◆ **Exercise aim**
Find each line below that contains the word "замену" and copy those lines out.

◆ **Records provided**
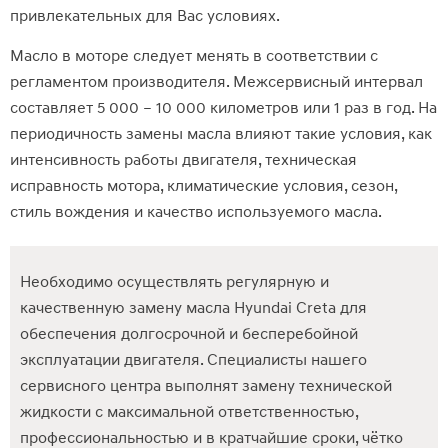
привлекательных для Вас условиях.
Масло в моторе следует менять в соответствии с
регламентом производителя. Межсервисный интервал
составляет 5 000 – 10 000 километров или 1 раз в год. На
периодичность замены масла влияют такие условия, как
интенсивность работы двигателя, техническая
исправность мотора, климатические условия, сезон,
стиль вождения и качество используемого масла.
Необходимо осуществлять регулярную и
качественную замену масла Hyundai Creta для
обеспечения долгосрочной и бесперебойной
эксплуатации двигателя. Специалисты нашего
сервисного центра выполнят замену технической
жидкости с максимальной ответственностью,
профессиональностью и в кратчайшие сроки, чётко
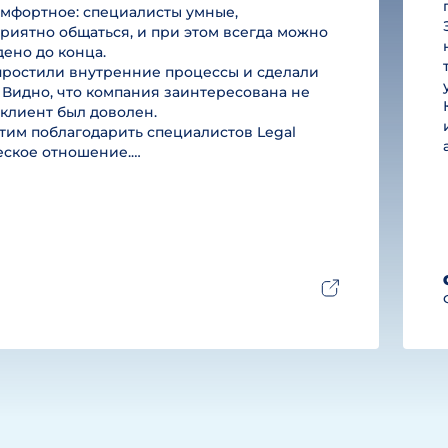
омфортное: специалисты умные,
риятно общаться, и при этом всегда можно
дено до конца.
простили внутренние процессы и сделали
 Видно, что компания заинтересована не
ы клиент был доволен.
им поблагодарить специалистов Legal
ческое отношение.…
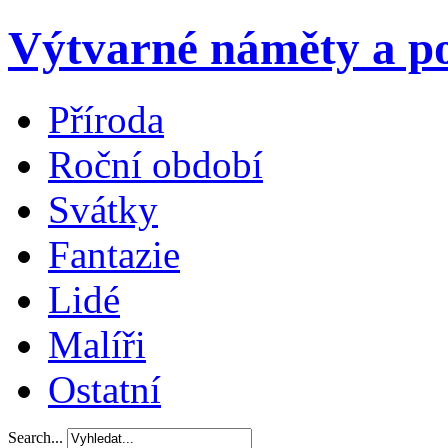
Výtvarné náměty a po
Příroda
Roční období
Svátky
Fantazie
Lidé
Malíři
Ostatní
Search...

...

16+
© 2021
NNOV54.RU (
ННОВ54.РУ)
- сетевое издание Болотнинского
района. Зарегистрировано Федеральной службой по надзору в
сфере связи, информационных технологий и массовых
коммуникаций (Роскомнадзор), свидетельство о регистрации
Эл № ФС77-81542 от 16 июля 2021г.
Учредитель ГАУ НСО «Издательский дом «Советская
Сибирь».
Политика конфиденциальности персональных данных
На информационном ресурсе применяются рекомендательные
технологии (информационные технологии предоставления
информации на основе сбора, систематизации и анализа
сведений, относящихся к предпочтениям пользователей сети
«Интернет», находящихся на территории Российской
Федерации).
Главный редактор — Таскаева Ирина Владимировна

◆ **Response to the task**
качественную замену масла Hyundai Creta для
сервисного центра выполнят замену технической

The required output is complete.